An LLM-Powered Agent for Physiological Data Analysis: A Case Study on PPG-based Heart Rate Estimation
Mohammad Feli, Iman Azimi, Pasi Liljeberg, Amir M. Rahmani
TL;DR
The paper addresses the challenge of extracting reliable health insights from physiological time-series data using large language models (LLMs) despite token limits and limited numerical reasoning. It introduces an OpenCHA-based LLM-powered agent that acts as an orchestrator, connecting a user interface, data sources, and analytical tools under a Tree of Thought prompting regime with GPT-3.5-turbo to deliver analytically grounded results.

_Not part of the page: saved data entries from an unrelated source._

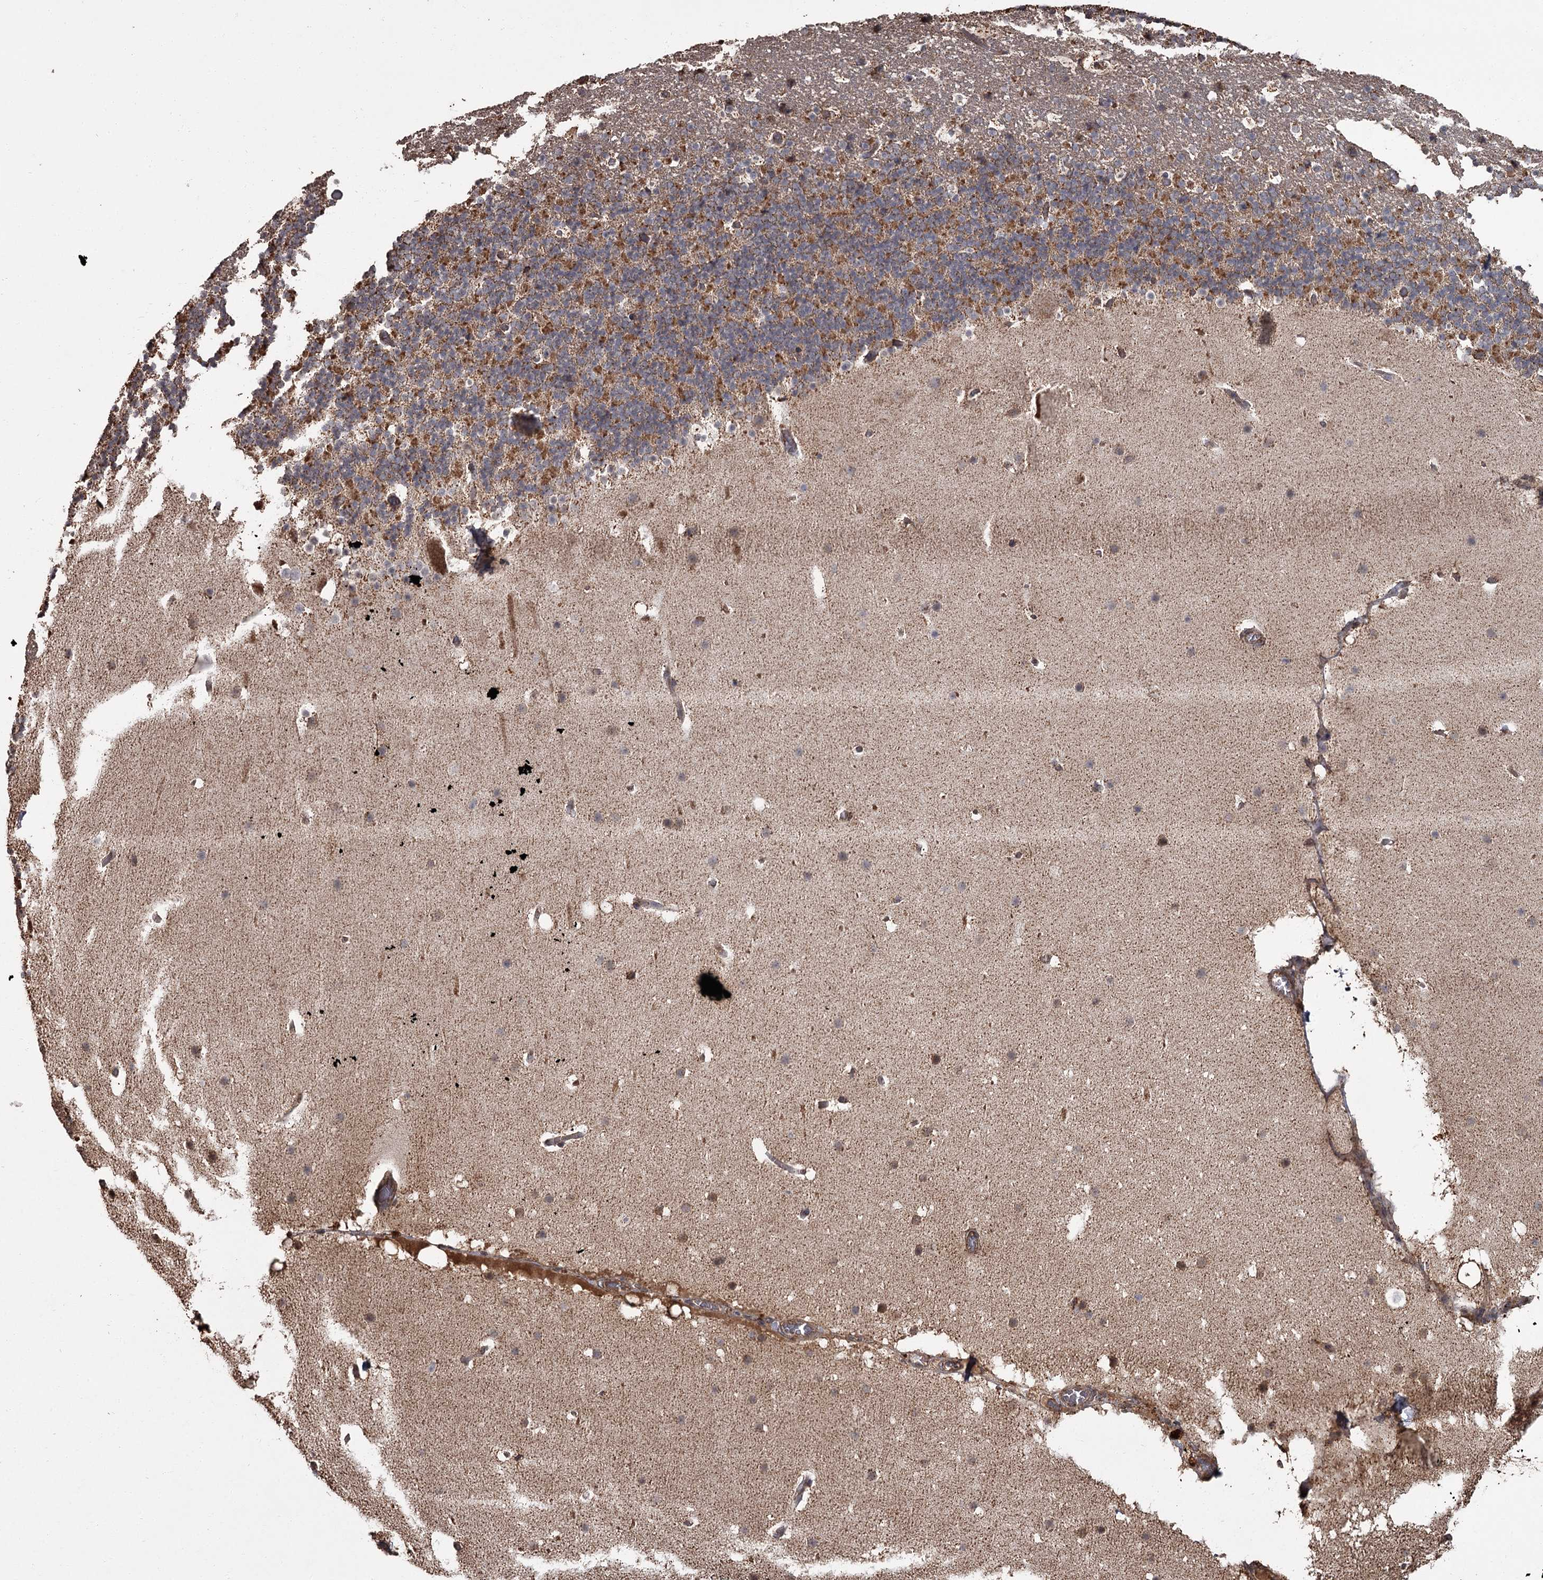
{"staining": {"intensity": "strong", "quantity": "25%-75%", "location": "cytoplasmic/membranous"}, "tissue": "cerebellum", "cell_type": "Cells in granular layer", "image_type": "normal", "snomed": [{"axis": "morphology", "description": "Normal tissue, NOS"}, {"axis": "topography", "description": "Cerebellum"}], "caption": "The immunohistochemical stain highlights strong cytoplasmic/membranous staining in cells in granular layer of normal cerebellum. Immunohistochemistry stains the protein in brown and the nuclei are stained blue.", "gene": "THAP9", "patient": {"sex": "male", "age": 57}}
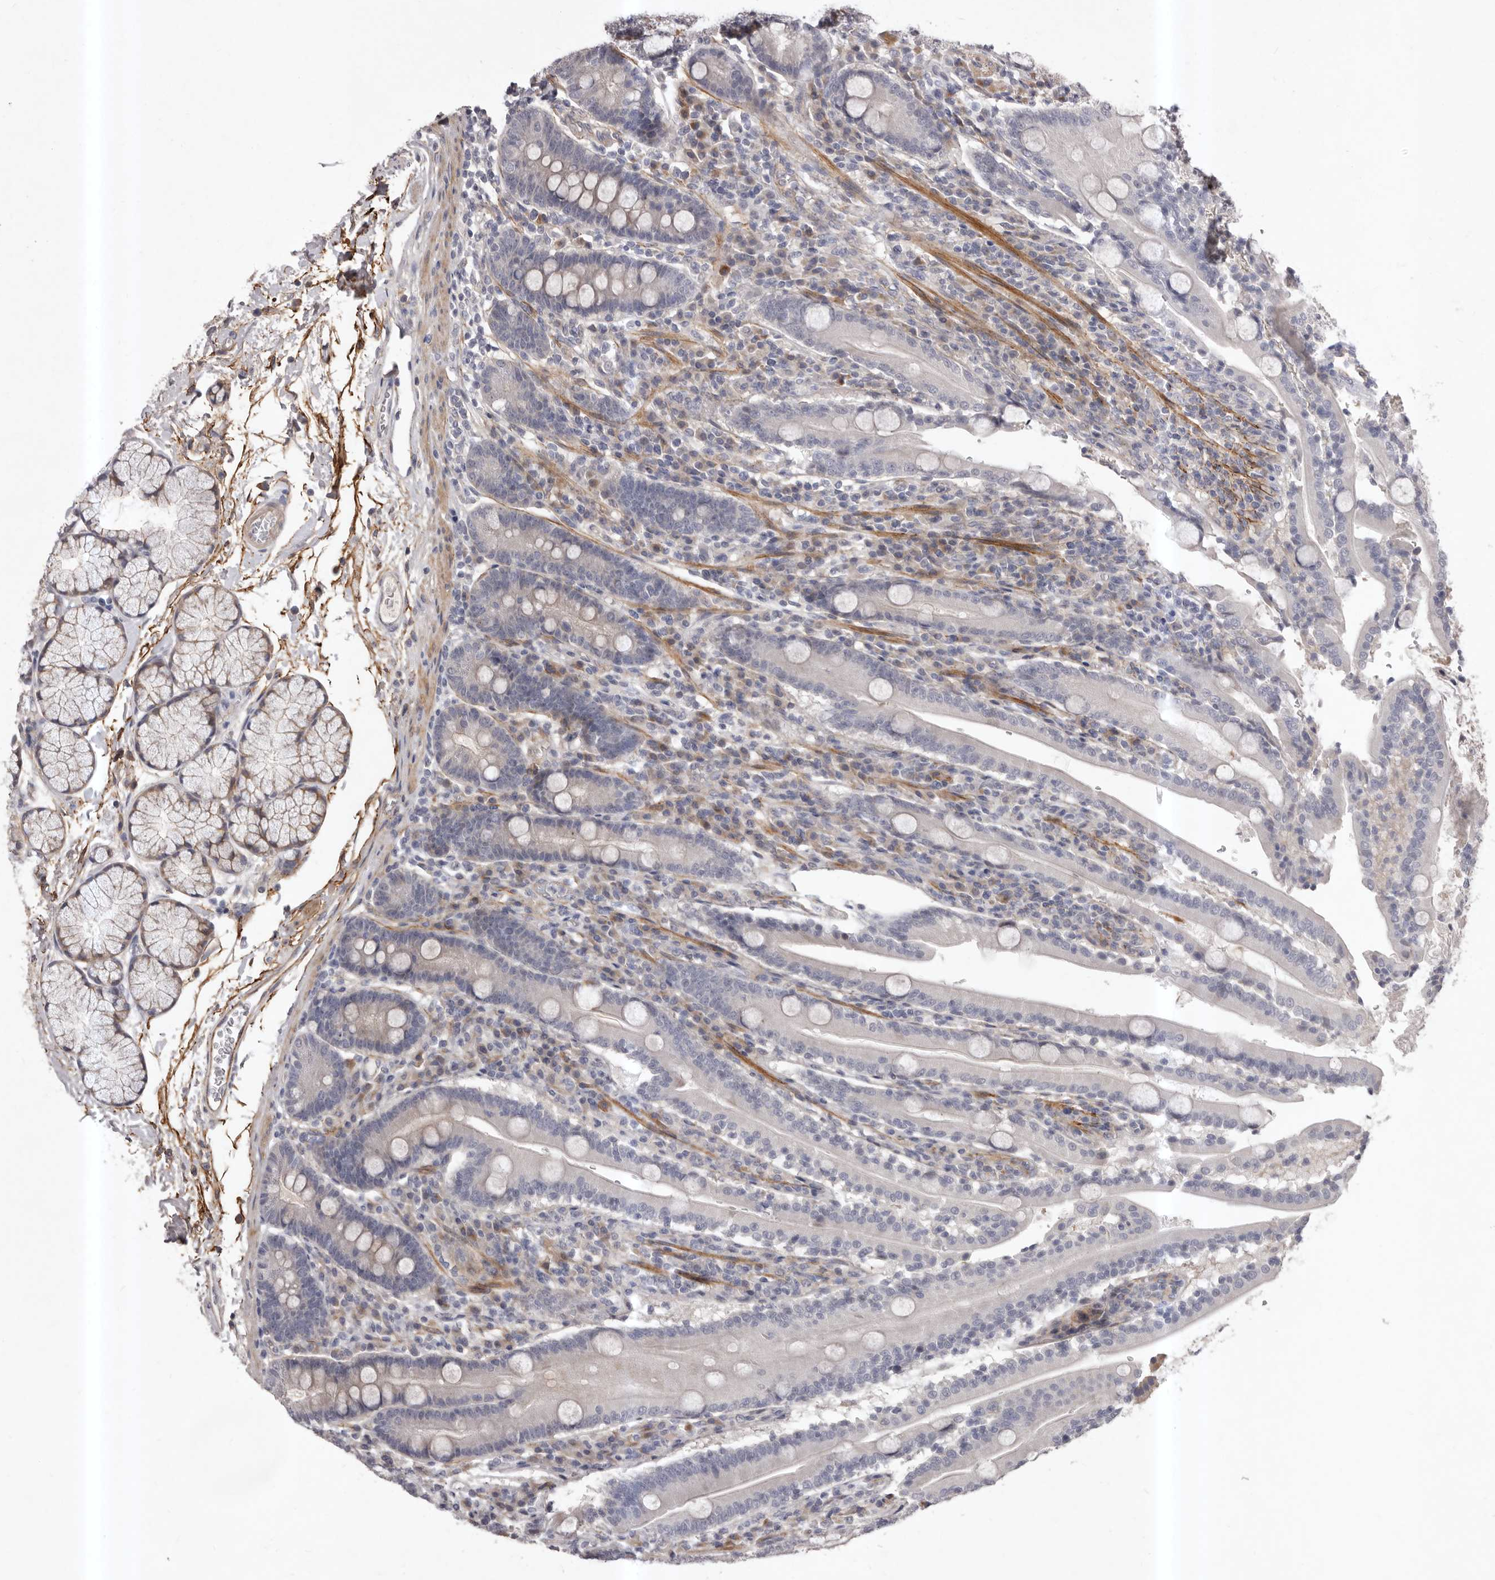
{"staining": {"intensity": "weak", "quantity": "<25%", "location": "cytoplasmic/membranous"}, "tissue": "duodenum", "cell_type": "Glandular cells", "image_type": "normal", "snomed": [{"axis": "morphology", "description": "Normal tissue, NOS"}, {"axis": "topography", "description": "Duodenum"}], "caption": "Histopathology image shows no significant protein expression in glandular cells of benign duodenum.", "gene": "HBS1L", "patient": {"sex": "male", "age": 35}}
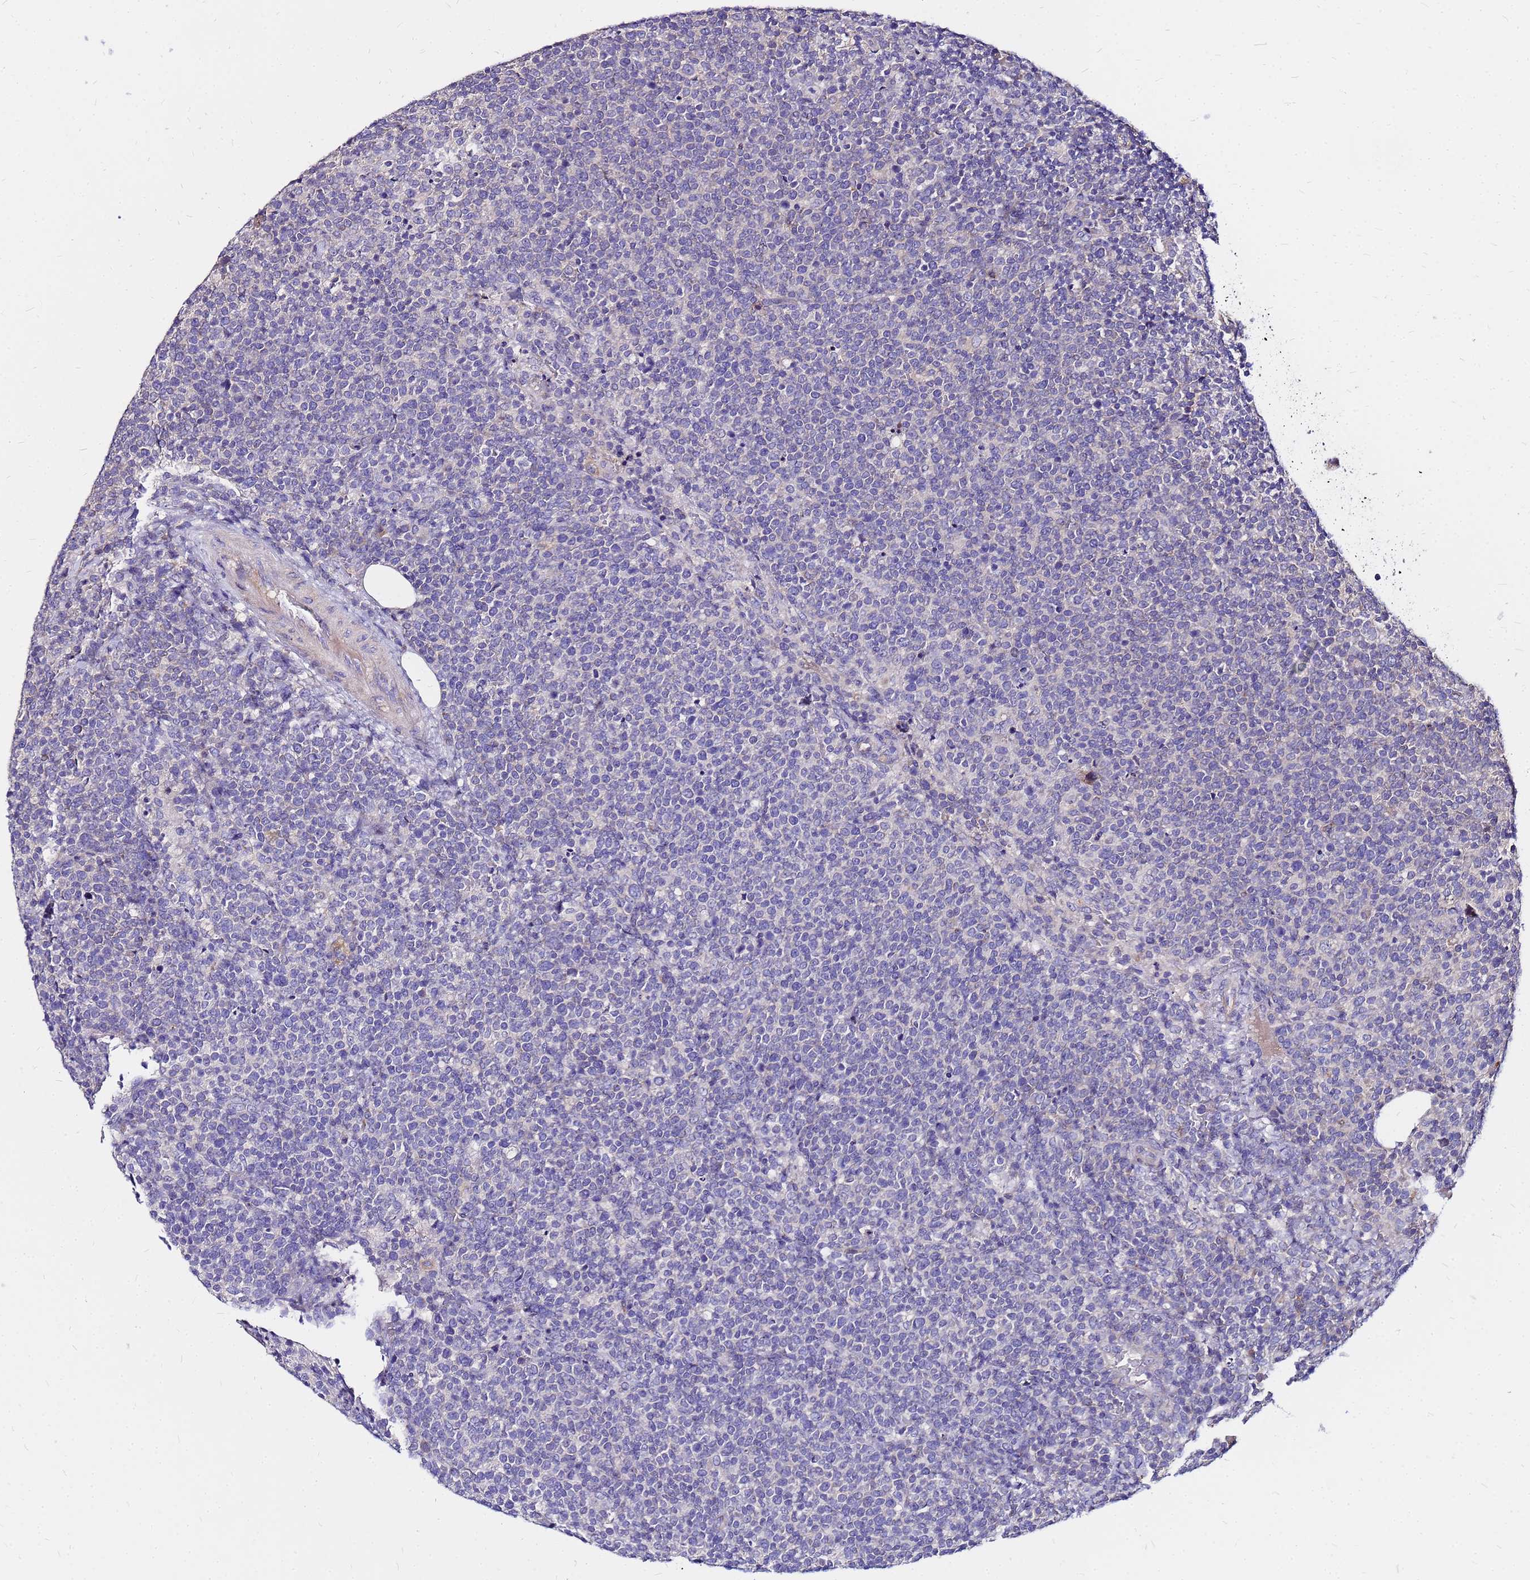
{"staining": {"intensity": "negative", "quantity": "none", "location": "none"}, "tissue": "lymphoma", "cell_type": "Tumor cells", "image_type": "cancer", "snomed": [{"axis": "morphology", "description": "Malignant lymphoma, non-Hodgkin's type, High grade"}, {"axis": "topography", "description": "Lymph node"}], "caption": "The histopathology image reveals no significant expression in tumor cells of high-grade malignant lymphoma, non-Hodgkin's type. Nuclei are stained in blue.", "gene": "ARHGEF5", "patient": {"sex": "male", "age": 61}}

In a case study on HR estimation from PPG, the agent substantially outperforms OpenAI GPT-4o-family baselines, achieving $MAE=2.83$, $RMSE=5.47$, $MAPE=0.04$, and $MAD=1.90$, with far fewer outliers and tighter agreement with ECG ground truth. This work demonstrates a practical, reproducible pathway for integrating LLMs with established physiological analysis pipelines to enable context-aware, reliable remote health monitoring, and it provides public code for further research.
Abstract
Large language models (LLMs) are revolutionizing healthcare by improving diagnosis, patient care, and decision support through interactive communication. More recently, they have been applied to analyzing physiological time-series like wearable data for health insight extraction. Existing methods embed raw numerical sequences directly into prompts, which exceeds token limits and increases computational costs. Additionally, some studies integrated features extracted from time-series in textual prompts or applied multimodal approaches. However, these methods often produce generic and unreliable outputs due to LLMs' limited analytical rigor and inefficiency in interpreting continuous waveforms. In this paper, we develop an LLM-powered agent for physiological time-series analysis aimed to bridge the gap in integrating LLMs with well-established analytical tools. Built on the OpenCHA, an open-source LLM-powered framework, our agent powered by OpenAI's GPT-3.5-turbo model features an orchestrator that integrates user interaction, data sources, and analytical tools to generate accurate health insights. To evaluate its effectiveness, we implement a case study on heart rate (HR) estimation from Photoplethysmogram (PPG) signals using a dataset of PPG and Electrocardiogram (ECG) recordings in a remote health monitoring study. The agent's performance is benchmarked against OpenAI GPT-4o-mini and GPT-4o, with ECG serving as the gold standard for HR estimation. Results demonstrate that our agent significantly outperforms benchmark models by achieving lower error rates and more reliable HR estimations. The agent implementation is publicly available on GitHub.